Data Recovery for my Western Digital Hard Drive
A quick ‘snapshot’ look at the statistics of the brands of hard drives that came to us for data recovery revealed something that really stood out.
I took a small sample of the last 50 requests for online quotes from the website over the past few days. In just the last 50 quote requests that were submitted online, 24 were for Western Digital hard drives! This is relative to the number of hard drives that that are checked in for recovery as well.
By no means am I singling out Western Digital, with the their brand being one of the oldest and most recognizable in the I.T. field as a whole, I would venture to say that there are just as many, if not more WD’s that have been functioning much past their predicted life expectancy.
Now math was never a strong suit for me, but even I can see that that equals 50%. In defense of Western Digital, I have always said that these statistics are somewhat skewed simply by the sheer dominance that they hold in the hard drive market. We’ve always seen “Western Digital”, “Western Digital Data Recovery“, and “Western Digital Passport Recovery” in our Google analytics. However with the further consolidation of hard disk drive manufacturers, it’s quite clear to see the rise of WD’s that are sent to us for Data Recovery. Once again, in defense of Western Digital, I must reiterate that there are just that many Western Digital drives in use.
For example, we may bring in an older WD600BB, 60GB WD internal IDE that has been functioning fine with zero issues for years, but now is suddenly no longer being recognized by the BIOS. (How can the average computer user access any files from a hard drive in which a computer does not even know exists?) You could certainly always try the hard drive in a different computer to rule out any other issues. However if there is any unusual noises at all, burning smells or burn marks on the hard drive, this is not advised. Things could go from bad to worse in a heartbeat.
This smaller capacity Western Digital could easily be directly followed into the lab by a larger Western Digital 4TB My Book Essential USB 3.0 that was accidentally dropped.
Another interesting fact is that there are drives that will have extremely premature failures. Some will give tell tale signs such as intermittent problems, possibly noisy, and erratic performance. Some hard drives will spontaneously fail with no advance warning at all. I’ve personally spoken with many clients who have a hard drive that was less than 6 months old, yet now is basically an expensive ‘paperweight’. (Another surprisingly high incident rate. )
It’ also actually pretty startling to see the number of drives that ‘slip out of hands’ or are simply dropped. Western Digital does not have much control over how their products are handled. But I do know of a few external HDD enclosures that in my opinion, were poorly designed for use in a vertical position. This may make room for more desk space, but as you can see by the picture on the left, could also lend itself to be easily knocked over.

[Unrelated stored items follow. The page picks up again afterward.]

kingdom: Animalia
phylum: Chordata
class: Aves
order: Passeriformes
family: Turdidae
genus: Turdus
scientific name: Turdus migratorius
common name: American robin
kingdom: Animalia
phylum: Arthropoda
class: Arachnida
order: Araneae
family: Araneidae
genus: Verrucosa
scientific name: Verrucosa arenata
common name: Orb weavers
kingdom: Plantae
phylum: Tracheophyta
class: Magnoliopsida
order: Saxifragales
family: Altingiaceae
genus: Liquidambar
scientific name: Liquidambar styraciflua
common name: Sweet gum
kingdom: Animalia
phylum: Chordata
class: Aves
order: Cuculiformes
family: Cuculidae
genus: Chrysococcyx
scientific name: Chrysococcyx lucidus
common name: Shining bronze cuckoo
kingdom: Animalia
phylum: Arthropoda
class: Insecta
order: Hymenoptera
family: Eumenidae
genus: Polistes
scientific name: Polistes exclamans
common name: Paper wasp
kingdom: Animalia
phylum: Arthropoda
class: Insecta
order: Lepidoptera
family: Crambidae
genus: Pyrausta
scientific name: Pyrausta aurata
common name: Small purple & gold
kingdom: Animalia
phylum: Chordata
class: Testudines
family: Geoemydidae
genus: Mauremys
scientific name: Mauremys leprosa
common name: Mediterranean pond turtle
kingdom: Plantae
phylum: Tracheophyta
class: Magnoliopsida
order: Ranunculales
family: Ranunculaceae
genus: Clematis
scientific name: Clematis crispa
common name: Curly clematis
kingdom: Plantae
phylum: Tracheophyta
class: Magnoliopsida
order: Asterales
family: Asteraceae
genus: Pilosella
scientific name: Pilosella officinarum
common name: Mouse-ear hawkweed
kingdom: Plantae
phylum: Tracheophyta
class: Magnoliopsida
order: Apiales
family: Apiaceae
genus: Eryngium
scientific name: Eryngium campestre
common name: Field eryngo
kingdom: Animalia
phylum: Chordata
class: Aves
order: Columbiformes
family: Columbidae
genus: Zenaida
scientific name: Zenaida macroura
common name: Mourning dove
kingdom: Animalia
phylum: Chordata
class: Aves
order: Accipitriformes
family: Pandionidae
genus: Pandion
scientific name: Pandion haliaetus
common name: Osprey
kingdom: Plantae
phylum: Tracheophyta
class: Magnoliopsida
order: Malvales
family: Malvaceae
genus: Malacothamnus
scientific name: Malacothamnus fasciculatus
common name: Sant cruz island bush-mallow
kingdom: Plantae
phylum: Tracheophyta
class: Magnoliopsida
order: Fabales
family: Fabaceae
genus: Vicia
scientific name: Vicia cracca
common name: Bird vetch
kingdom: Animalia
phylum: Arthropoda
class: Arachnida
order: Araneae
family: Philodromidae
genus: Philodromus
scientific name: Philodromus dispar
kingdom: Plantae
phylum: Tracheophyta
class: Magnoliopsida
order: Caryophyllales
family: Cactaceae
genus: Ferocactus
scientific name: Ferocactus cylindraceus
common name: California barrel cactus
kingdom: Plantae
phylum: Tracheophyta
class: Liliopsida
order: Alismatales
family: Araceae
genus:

Dropped External / Portable Hard Drive
I may not be the most graceful person myself, and I know that this can easily happen, but it still surprises me me as to how many external hard drives get dropped. (Not to mention how many laptop and notebook computers get dropped)
There are a slew of manufacturers that make durable and rugged external enclosures. Some such as ioSafe tout protective features that are designed to military specifications.
Lacie also makes enclosures which advertises a ‘drop-resistant’ aluminum-alloy shell and a shock-resistant rubber bumper.
Knowing what I know about hard drives, how they work, (as well as what can make them not work,) I would rather take the manufacturers word on that, as opposed to verifying myself by dropping a hard drive and then needing data recovery from said hard drive. Often times, a big factor on the amount of internal damage (if any) is whether or not the drive was in use, powered up or powered down, etc.,
Data Recovery is no Substitute for Data Backup
I think I would rather avoid needing a data recovery service altogether by always having a complete backup of any critical data. I know that it has been said ad nauseum to make backups. However for many businesses or individuals who have been through a complete hard drive failure, “once is enough”. The prices for data recovery, the stress of being without your files and even the possibility that it could be unrecoverable generally converts these people into backup believers.
“Make Backups.” Then “Make backups of your backups.”